AUFGABENSTELLUNG —
1. Womit hat karsten laut dem Forenbeitrag über den geplanten Teich an der Terrasse die steilen Wände seines Teichs gesichert? Nenne alle Mittel.
2. Führe den Forenbeitrag über den geplanten Teich an der Terrasse im Anschluss an seinen letzten Satz weiter.

AUSGEWÄHLTER TEXTAUSZUG —
....
# Neuer Teich direkt an der Terasse.



## frido (18. Feb. 2011)

Hallo,

Plane nun im Frühjahr/ Sommer in Kombination mit der neuen Holzterasse einen Teich zu bauen, der quasi direkt an die Terasse anschließt. Da ich vom Teichbau keinen Plan habe und auch nichts falsch machen möchte, hier meine wichtigste Frage.

Zumindest die Teichseite direkt an der Terasse wird sehr steil bzw fast senkrecht ausfallen und der Rand soll von den Belagsdielen überlappt werden. Das ist nötig, da ich aus platztechnischen Gründen so mehr Volumen in den Teich bekomme und außerdem sieht es so wohl auch am besten aus. 
Nun habe ich allerdings etwas Angst, das mir durch bauliche Fehler irgendwann die steile Wand bedingt durch Frost etc. abrutschen könnte. Damit wäre nicht nur der Teich ruiniert sondern im schlimmsten Fall auch noch der Unterbau der Terasse. Das muß ich natürlich auf alle Fälle vermeiden. Habe mir schon denTeich von karsten angeschaut, er hat die steilen Wände mit Maschendraht, Erdnägeln und Spritzbeton gesichert. Meiner Meinung nach die beste Lösung, die ich bisher gesehen habe.
....
[Gespeicherte Daten]
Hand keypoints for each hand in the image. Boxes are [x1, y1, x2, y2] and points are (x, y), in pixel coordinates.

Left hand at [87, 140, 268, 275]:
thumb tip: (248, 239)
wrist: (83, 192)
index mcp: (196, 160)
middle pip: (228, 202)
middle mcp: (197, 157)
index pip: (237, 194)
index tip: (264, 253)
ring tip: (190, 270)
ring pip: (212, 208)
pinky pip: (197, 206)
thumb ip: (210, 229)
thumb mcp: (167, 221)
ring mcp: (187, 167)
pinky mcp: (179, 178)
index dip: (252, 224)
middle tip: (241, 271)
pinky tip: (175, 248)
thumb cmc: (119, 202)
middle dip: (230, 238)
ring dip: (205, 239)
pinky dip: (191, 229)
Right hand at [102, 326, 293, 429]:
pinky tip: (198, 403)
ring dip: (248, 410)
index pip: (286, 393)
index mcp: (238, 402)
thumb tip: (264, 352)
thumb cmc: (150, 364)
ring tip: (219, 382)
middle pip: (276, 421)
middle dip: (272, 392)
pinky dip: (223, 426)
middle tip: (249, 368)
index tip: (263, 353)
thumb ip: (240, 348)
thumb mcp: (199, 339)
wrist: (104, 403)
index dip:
....
ERGEBNISSE —
1. Maschendraht, Erdnägel, Spritzbeton

2.
Gibt es noch andere Möglichkeiten, die Wand zuverlässig gegen abrutschen zu sichern? Worauf muß man beim Bau achten-bin handwerklich-na sagen wir mal-nicht besonders bewandert...:smoki

Vielen Dank für die Antworten!

MFG

Andreas


----------



## bms15606 (18. Feb. 2011)

*AW: Neuer Teich direkt an der Terasse.*

Hallo Andreas

Viele grüsse von der insel Rügen.
Wir haben im letzten Jahr vor einem ähnlichen Problem gestanden.
Lösung: Betonschalsteine mit Bewehrung und dann mit Beton ausgegossen. Sehr stabil und du kanst auf der Oberkante gut deine UK für die Terasse befestigen.


----------



## Ulli (19. Feb. 2011)

*AW: Neuer Teich direkt an der Terasse.*

Hallo Andreas,

das Problem hatte ich auch, schau doch mal hier rein:
https://www.hobby-gartenteich.de/xf/threads/30352/page-2

Gruss Ulli


----------



## MadDog (19. Feb. 2011)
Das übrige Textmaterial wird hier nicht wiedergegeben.